Plans laid out for a single farm inspection body

A more holistic approach to farm inspections and a single field force is essential if the UK is to reduce the burden of farm inspections post Brexit.

According to an interim report from Dame Glenys Stacey, issued as part of her review into on-farm inspections and regulation, the fact there are so many Defra agencies, with different roles and different powers, means the current system has become “labyrinthine”.

See also: Northern Ireland pilots voluntary farm inspections scheme

“We see a lot of little, one-off checks, with someone from one Defra agency or another, walking down the farm path, usually to check for just one thing,” she told Farmers Weekly.

“In other sectors, inspection tends to be much more holistic, which actually offers some value. They may find what’s wrong, but they also find areas of good practice and point to areas where there could be some improvement and how it could be done.”

The five agencies in question are the Rural Payments Agency, the Food Standards Agency, Natural England, the Animal and Plant Health Agency (APHA) and the Environment Agency.

According to Dame Glenys, Brexit provides a unique opportunity to revamp the system, and one of her key suggestions in the interim report is to create a single field force.

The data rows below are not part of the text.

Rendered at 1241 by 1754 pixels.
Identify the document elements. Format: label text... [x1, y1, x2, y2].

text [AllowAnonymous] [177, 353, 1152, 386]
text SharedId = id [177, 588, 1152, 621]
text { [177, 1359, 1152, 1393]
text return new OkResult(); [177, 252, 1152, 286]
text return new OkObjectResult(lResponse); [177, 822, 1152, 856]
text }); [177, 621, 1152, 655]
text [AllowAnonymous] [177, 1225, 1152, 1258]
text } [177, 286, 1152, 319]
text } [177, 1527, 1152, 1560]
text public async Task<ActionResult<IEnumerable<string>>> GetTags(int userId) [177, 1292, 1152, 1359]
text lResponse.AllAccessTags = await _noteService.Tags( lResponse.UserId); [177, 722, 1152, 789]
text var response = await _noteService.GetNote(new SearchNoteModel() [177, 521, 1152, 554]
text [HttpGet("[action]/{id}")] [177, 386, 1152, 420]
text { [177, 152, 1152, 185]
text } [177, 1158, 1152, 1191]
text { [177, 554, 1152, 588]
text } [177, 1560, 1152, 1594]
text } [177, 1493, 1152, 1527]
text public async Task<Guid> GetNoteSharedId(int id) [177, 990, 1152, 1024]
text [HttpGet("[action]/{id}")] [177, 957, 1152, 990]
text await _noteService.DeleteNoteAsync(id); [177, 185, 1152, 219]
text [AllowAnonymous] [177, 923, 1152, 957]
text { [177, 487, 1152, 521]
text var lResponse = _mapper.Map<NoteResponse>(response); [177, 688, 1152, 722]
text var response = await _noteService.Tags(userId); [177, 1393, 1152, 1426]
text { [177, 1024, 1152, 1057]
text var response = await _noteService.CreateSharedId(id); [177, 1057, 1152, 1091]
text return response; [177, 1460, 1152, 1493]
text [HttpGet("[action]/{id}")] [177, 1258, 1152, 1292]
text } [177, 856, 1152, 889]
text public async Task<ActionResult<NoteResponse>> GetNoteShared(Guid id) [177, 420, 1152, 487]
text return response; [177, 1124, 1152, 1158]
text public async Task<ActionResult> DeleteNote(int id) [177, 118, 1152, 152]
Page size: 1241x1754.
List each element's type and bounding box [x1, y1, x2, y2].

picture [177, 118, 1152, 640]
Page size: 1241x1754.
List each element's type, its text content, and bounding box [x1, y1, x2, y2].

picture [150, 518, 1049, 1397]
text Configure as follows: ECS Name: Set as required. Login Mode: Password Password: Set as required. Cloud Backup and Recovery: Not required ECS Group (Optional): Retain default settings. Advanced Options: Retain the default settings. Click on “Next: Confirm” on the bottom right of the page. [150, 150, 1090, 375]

“To make good decisions, the regulator needs to see the whole picture of what happens on the farm, rather than considering just one aspect. At the moment we have five Defra agencies, each able to walk down the farm path and look at one bit of it that relates to their remit. Defra could be so much more efficient if it had just one field force.”

Key points of interest

  • Agriculture is affected by 182 different Acts of Parliament, statutory instruments and other forms of regulation – far more than any other sector
  • There are more than 150,000 farm inspections in England each year, 45% of which relate to bovine TB
  • The main aims of regulation are to protect and improve the environment, achieve high food standards so we can compete internationally, and secure animal health and welfare
  • Moves to a new regulatory regime should happen during the post-Brexit transition period  

Technology

Dame Glenys says this should be aided by better use of technology, such as satellite and data analysis, to help with pre-inspection assessments.

She also suggests there should be a closer tie-up between Defra agencies and farm assurance scheme inspectors, to improve efficiency. And the industry should be more closely involved to generate a “greater sense of shared ownership”.

The report also recommends that Defra and its agencies be given the right range of powers to properly enforce regulations, while maintaining a sense of proportionality.  

“With the APHA, it’s virtually criminal proceedings or nothing, with the local authorities being the prosecuting authorities,” she said. “We should not be criminalising farmers for relatively trivial matters. It devalues the criminal law and is hugely disproportionate.”

Past failings

Dame Glenys acknowledged that past attempts to cut red tape had been far from successful, but this, she said, was because the UK was still bound by the rules of the EU.

“To make seismic changes, you need a really good catalyst,” she said. “Leaving the EU, endorsed by the fact we have a secretary of state who is up for change, provides that catalyst.”

Defra secretary Michael Gove said the case for change was “compelling”

“The interim findings of this independent report will be a key consideration in the plans for our future Environmental Land Management scheme, for which an effective regulatory regime is crucial,” he said.